Catania, fermati sette presunti membri di gruppo armato legato a Monte Po
CATANIA – La Procura di Catania ha disposto il fermo di sette persone, tra i 19 e i 43 anni, eseguito da Carabinieri e Polizia di Stato. Secondo l’ipotesi investigativa – ferma restando la presunzione di innocenza – gli indagati sarebbero coinvolti in detenzione e porto illegale di armi, anche da guerra, ricettazione, detenzione di munizioni, giubbotto antiproiettile e droga ai fini di spaccio, con l’aggravante dell’art. 416 bis.1 c.p. per presunti legami con un gruppo mafioso di Monte Po.
Le indagini hanno ricostruito due episodi collegati.
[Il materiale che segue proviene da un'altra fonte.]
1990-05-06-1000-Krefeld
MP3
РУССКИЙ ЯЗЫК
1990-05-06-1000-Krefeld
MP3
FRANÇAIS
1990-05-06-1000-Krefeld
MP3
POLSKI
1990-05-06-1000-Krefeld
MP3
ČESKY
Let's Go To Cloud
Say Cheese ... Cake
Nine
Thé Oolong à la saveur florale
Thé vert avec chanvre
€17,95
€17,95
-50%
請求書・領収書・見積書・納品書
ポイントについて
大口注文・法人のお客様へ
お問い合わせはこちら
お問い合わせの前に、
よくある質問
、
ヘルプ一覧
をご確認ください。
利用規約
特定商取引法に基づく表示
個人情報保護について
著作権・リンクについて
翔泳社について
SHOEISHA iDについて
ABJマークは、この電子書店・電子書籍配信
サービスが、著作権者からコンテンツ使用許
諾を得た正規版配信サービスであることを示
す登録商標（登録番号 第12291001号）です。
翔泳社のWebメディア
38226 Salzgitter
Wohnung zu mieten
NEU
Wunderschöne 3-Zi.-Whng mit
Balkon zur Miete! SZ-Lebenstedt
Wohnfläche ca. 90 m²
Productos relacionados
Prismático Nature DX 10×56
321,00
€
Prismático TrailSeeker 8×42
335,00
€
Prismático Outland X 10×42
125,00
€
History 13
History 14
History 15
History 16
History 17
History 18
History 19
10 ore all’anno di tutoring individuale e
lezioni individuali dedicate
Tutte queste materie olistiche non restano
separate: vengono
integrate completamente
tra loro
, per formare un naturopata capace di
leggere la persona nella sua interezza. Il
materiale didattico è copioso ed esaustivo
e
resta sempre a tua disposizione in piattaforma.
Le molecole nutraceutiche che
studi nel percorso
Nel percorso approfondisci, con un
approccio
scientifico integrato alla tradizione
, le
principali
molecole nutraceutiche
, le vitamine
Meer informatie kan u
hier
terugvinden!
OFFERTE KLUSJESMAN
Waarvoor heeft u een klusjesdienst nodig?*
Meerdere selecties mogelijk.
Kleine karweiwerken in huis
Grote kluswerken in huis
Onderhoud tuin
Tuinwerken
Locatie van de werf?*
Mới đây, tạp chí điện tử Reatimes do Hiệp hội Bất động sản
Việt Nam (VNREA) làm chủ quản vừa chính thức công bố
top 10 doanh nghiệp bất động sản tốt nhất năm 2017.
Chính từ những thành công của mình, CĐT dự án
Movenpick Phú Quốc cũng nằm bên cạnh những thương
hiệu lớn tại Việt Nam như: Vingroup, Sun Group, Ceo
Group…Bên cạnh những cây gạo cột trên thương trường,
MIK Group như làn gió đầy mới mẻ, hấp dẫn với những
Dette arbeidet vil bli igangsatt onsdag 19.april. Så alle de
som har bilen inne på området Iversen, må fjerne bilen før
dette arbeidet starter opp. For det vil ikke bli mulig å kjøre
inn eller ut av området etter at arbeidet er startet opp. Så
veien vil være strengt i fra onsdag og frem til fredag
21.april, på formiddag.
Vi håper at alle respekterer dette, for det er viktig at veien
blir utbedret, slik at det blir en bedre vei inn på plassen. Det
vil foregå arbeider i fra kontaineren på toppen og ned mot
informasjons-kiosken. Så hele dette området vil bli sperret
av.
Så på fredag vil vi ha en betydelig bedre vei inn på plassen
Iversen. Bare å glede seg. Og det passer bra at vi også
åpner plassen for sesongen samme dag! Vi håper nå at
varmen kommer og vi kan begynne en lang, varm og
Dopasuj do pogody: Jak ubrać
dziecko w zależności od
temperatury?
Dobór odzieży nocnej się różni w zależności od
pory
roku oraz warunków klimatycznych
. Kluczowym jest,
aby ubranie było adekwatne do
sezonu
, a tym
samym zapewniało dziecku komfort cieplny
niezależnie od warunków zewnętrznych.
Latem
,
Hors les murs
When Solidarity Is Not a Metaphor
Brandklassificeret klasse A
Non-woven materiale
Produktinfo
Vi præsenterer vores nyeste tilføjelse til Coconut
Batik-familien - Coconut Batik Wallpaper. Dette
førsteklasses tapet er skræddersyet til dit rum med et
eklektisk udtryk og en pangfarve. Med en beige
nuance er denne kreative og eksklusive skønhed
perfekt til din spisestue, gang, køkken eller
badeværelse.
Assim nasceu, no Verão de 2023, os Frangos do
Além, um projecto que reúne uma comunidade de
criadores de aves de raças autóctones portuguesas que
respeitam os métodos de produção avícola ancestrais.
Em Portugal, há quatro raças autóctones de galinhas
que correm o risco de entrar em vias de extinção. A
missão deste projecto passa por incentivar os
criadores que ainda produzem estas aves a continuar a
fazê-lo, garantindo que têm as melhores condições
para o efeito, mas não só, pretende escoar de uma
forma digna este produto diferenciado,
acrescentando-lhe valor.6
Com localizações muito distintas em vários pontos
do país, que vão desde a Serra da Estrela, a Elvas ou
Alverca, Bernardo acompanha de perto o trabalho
Il primo è la sparatoria del 23 agosto a Motta Sant’Anastasia, dove un’auto con due persone è stata raggiunta da due motocicli e bersagliata da colpi d’arma da fuoco. Il passeggero avrebbe risposto al fuoco. Un ventenne è stato fermato per tentato omicidio aggravato.
Il secondo episodio risale al 26 agosto, quando i Carabinieri di Nesima hanno sorpreso un gruppo armato sotto i portici di via Leonardo Vigo: recuperati una pistola con matricola abrasa, 19 cartucce per AK‑47, oltre 2 kg di marijuana, un giubbotto antiproiettile, passamontagna e indumenti per travisamento. Secondo gli investigatori, il gruppo si stava preparando per una azione di fuoco imminente.
Alla luce del quadro indiziario, la Procura ha emesso i sette fermi, eseguiti dalle forze dell’ordine. Il procedimento è nella fase delle indagini preliminari: vale la presunzione di innocenza fino a sentenza definitiva.